En tales circunstancias, ser de centro tenía un evidente sentido. De suyo, ese centro contribuyó, muy eficazmente, a crear un régimen liberal democrático, un Estado social de derecho, un sistema garantizado de derechos, el divorcio, la equiparación jurídica de mujeres y hombres en el derecho familiar, la igualdad de sexos, el sistema de autonomías políticas, la separación de la Iglesia y el Estado, la sujeción de las Fuerzas Armadas al poder civil, la fijación del sistema de garantías en un poder judicial independiente.

Esa derecha de hace 25 años ya no existe; quiero decir que no existe como fuerza política organizada y con eco electoral apreciable; entre las fuerzas políticas parlamentarias españolas ninguna se proclama defensora de aquellos viejos principios político-sociales; nadie pide una vuelta atrás en los caminos iniciados, ni siquiera en el del aborto. En realidad, esa derecha tenía ya muy débil convicción en 1976; de lo contrario no hubiera aceptado la Ley de reforma política.

El franquismo le hizo un buen servicio a la derecha tradicional, pues, con todas las salvedades que se quiera, la tuvo en el poder 40 años. Y, a la vez, le dio tal imagen que casi se ha extinguido o no ha podido levantar cabeza. Todo lo que está tocado de franquismo digamos ideológico está teñido de desprestigio social profundo, hasta el extremo de que los partidarios de esas ideas o actitudes no se atreven a defenderlas en público, ni casi en privado. Es sorprendente que en España no haya un partido de nostálgicos, como los neofascistas italianos, que ahí siguen, aunque muy difuminados (pero es que en Italia han pasado más de 50 años, y aquí apenas 25). Hasta tal punto lo exaltado por el franquismo está en declive que en España se ha producido un desvaimiento (teórico y práctico) de lo que podríamos llamar el nacionalismo español, que no tiene parangón probable con lo que sucede en otros países europeos. Todo esto es consecuencia, también en gran medida, de una transformación social honda, relativamente rápida, y sin precedentes.

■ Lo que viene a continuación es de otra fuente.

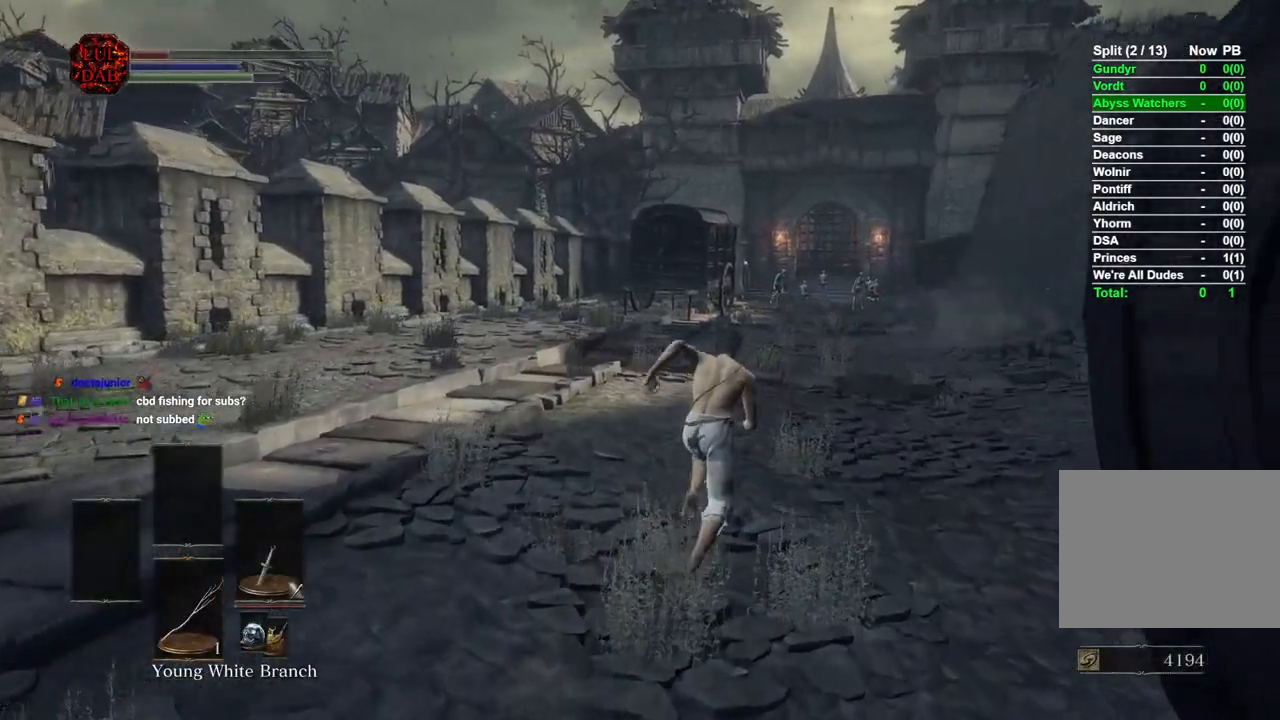
{"buttons": ["CIRCLE"], "left_stick": "up", "right_stick": "center", "events": []}
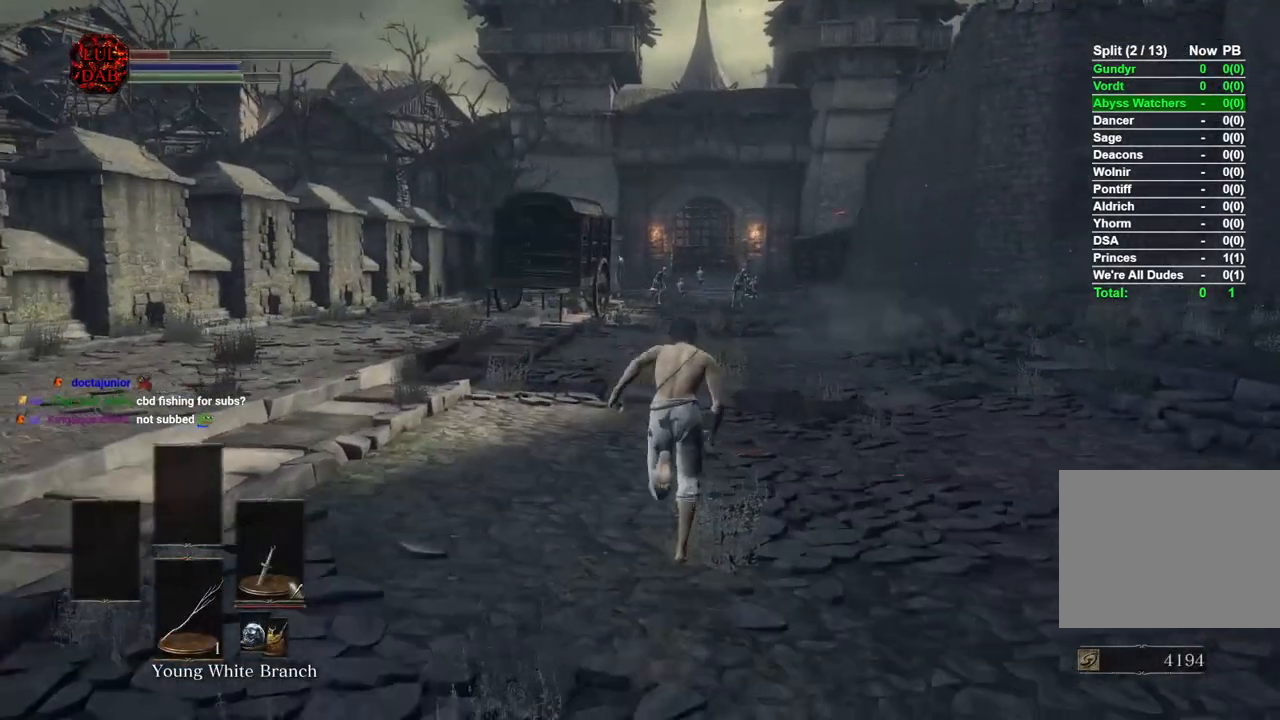
{"buttons": ["CIRCLE"], "left_stick": "up", "right_stick": "center", "events": []}
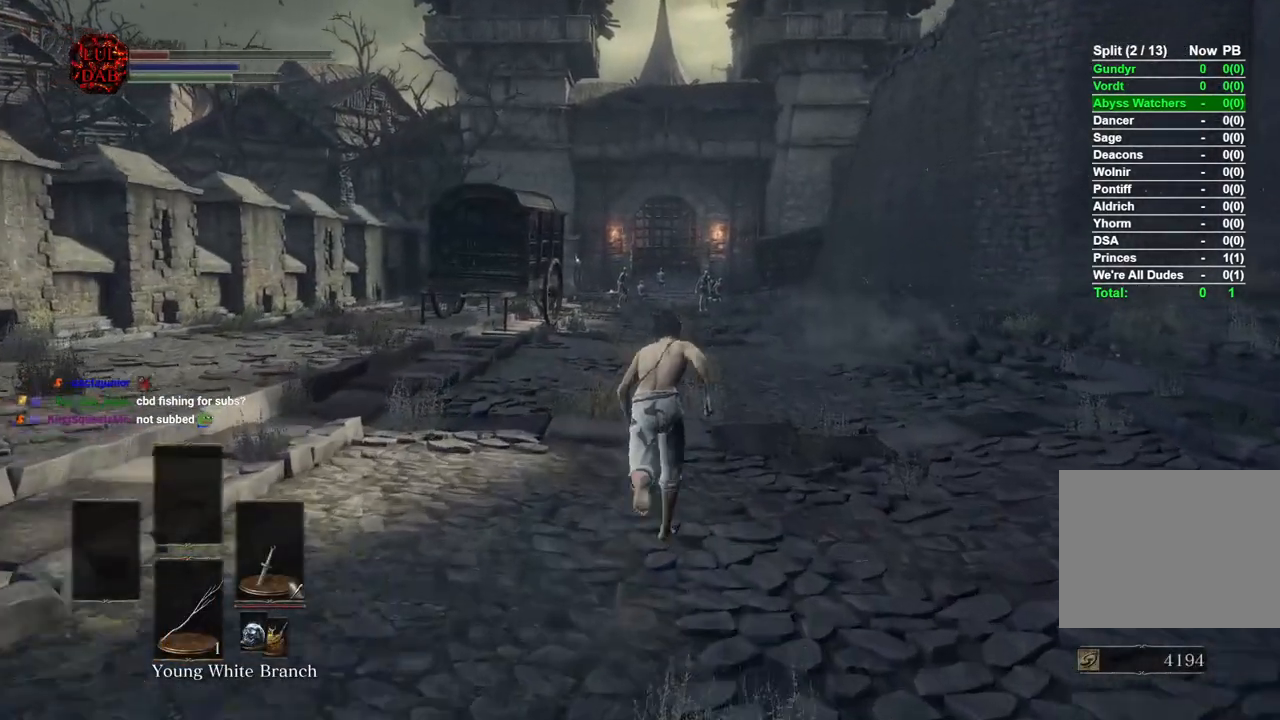
{"buttons": ["CIRCLE"], "left_stick": "up", "right_stick": "center", "events": []}
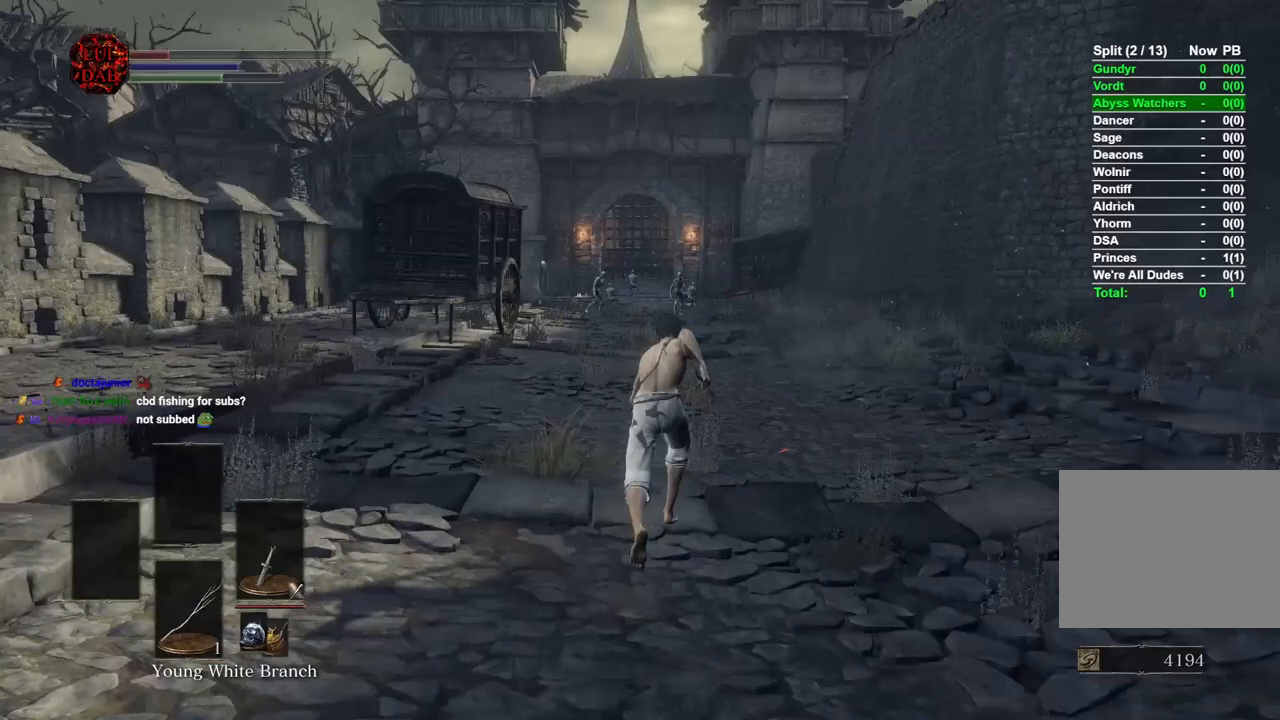
{"buttons": ["CIRCLE"], "left_stick": "up", "right_stick": "center", "events": []}
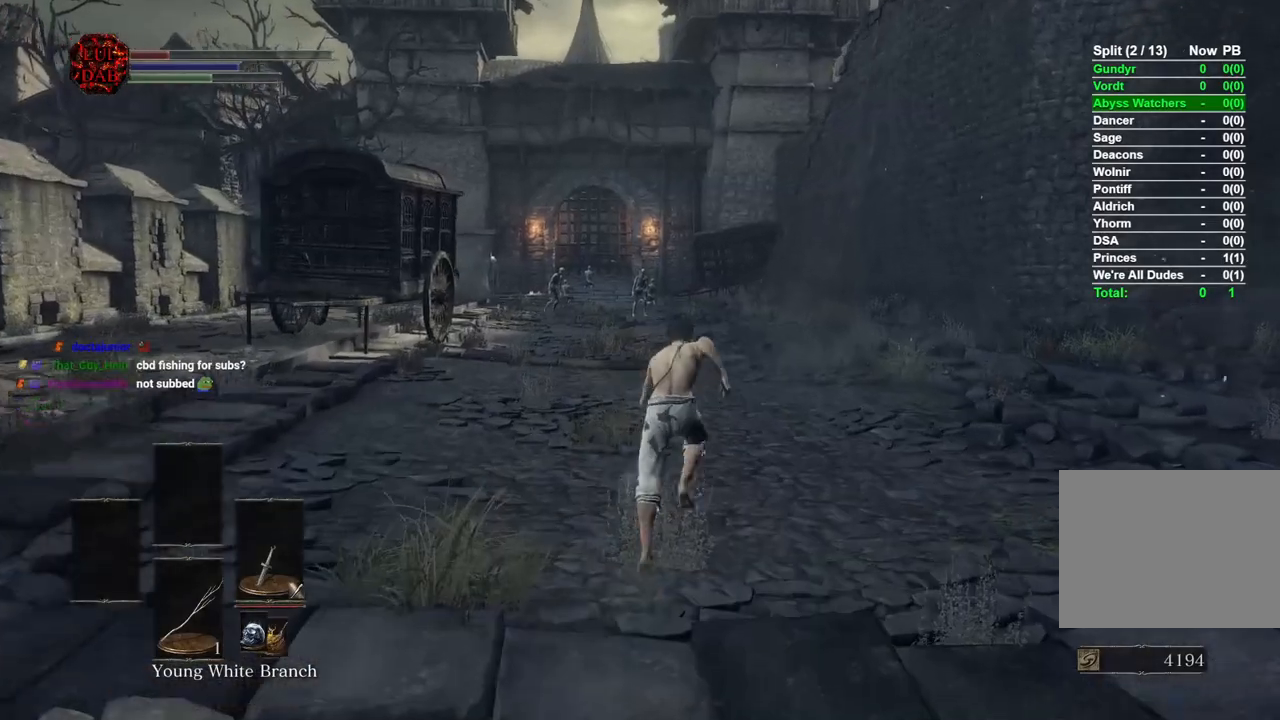
{"buttons": ["CIRCLE"], "left_stick": "up", "right_stick": "center", "events": [[83, "DPAD_DOWN", "down"], [200, "DPAD_DOWN", "up"]]}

Pero los partidos tienen sus mitos y su retórica. En España y fuera, las discrepancias de unos y otros se han reducido, lo que se traduce, sin embargo, en una lucha muy descarnada por el poder, que tiende a adornarse de retórica, que nadie se cree, en un doble sentido, la que enaltece los propios méritos y la que trata de demonizar al contrario. En esta segunda tarea, la izquierda, para afirmarse, quiere colocarse enfrente de "la derecha de toda la vida"; pero los que así son calificados afirman que, de eso, nada va con ellos. Y además hay un aspecto más sustancioso y profundo, está en los programas: mantenimiento del Estado de bienestar, consenso de fuerzas económicas, europeísmo, etcétera. No es que no haya diferencias, que las hay y muchas, pero son sobre todo de estilo o talante y de amigos en el poder, no de sustancia de la acción política. En un país europeo de la UE, ¿qué abismo puede separar a unos de otros? Todo lo más, un charco de agua, que la retórica tratará de convertir en proceloso mar. Quien en el siglo XX europeo continental no ha cambiado profundamente es que no ha tenido que hacerlo por razón de edad, o por rara excepción; no existe, como fuerza operativa, aquella derecha; ni, por supuesto, aquella izquierda; hay que actualizar la retórica.